• **Task**
Only one stretch of the data below is needed. Output the lines from the one with "nand(answer, in_a, in_b, in_c);" up to and including the one with "n1(.in_a(in_a), .in_b(in_a), .in_c(in_a), .answer(x));", exactly as they stand.

[Machine-readable hardware designs]
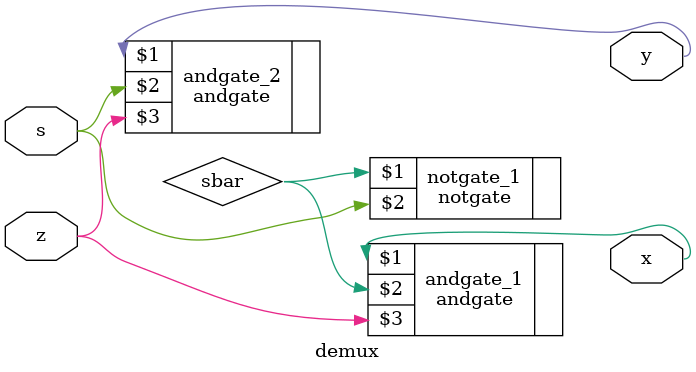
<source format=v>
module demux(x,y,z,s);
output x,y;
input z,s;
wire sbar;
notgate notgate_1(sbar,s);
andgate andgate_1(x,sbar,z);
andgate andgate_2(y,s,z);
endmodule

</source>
==
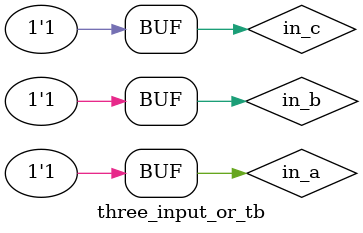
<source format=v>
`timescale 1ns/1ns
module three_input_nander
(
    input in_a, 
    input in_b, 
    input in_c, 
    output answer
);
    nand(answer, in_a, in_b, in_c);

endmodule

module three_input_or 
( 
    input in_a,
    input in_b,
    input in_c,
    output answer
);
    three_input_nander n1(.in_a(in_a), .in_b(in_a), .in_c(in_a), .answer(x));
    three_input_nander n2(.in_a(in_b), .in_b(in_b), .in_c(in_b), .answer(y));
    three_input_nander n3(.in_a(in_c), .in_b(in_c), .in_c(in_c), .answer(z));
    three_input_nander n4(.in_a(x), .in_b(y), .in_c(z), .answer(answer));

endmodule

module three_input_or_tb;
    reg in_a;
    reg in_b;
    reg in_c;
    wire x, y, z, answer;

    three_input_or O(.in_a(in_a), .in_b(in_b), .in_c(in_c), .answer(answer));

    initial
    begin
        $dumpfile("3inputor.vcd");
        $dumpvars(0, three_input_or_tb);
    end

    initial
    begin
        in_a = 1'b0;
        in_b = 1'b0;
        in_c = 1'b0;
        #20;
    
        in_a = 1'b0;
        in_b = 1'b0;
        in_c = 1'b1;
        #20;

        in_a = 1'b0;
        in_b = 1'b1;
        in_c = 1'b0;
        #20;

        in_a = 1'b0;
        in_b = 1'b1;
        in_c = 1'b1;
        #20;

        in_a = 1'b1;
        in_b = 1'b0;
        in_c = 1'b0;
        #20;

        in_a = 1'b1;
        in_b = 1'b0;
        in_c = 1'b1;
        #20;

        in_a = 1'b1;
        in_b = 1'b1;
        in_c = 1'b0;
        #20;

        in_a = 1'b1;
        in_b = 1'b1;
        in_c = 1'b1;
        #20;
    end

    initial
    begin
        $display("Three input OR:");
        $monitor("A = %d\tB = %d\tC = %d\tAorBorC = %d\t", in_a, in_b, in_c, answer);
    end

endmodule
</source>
==
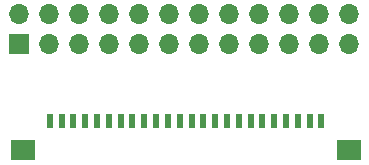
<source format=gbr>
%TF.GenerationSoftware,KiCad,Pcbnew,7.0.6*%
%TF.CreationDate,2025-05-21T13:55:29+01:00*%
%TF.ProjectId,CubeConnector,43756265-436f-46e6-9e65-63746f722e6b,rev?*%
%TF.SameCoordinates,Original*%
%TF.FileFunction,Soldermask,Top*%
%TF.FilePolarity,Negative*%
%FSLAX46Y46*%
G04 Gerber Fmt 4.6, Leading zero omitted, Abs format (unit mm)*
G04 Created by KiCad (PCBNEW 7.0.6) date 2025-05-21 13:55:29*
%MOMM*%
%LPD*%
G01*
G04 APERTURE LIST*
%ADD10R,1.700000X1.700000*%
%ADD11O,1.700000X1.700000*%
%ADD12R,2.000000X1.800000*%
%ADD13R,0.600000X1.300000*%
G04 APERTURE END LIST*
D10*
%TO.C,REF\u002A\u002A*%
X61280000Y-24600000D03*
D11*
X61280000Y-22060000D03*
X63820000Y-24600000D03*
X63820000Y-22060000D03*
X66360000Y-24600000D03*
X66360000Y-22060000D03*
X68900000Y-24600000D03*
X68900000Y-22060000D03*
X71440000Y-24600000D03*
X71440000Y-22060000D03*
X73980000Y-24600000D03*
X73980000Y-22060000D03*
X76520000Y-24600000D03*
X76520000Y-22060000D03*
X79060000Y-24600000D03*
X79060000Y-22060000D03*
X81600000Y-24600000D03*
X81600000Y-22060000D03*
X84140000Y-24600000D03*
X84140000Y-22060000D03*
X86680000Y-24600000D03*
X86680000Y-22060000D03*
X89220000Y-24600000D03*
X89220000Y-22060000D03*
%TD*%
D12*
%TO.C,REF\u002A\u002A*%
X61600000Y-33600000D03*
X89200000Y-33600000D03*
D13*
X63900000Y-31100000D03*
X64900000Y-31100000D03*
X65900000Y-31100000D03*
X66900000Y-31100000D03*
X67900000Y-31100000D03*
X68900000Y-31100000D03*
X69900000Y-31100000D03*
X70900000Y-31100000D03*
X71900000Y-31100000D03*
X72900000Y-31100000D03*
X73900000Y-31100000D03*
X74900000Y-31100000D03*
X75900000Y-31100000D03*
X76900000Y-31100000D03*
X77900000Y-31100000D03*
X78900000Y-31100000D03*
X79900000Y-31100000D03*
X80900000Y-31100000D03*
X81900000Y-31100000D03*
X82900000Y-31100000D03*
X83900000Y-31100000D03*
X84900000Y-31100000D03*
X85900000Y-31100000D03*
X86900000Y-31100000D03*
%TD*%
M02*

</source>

• **Solution below**
    nand(answer, in_a, in_b, in_c);

endmodule

module three_input_or 
( 
    input in_a,
    input in_b,
    input in_c,
    output answer
);
    three_input_nander n1(.in_a(in_a), .in_b(in_a), .in_c(in_a), .answer(x));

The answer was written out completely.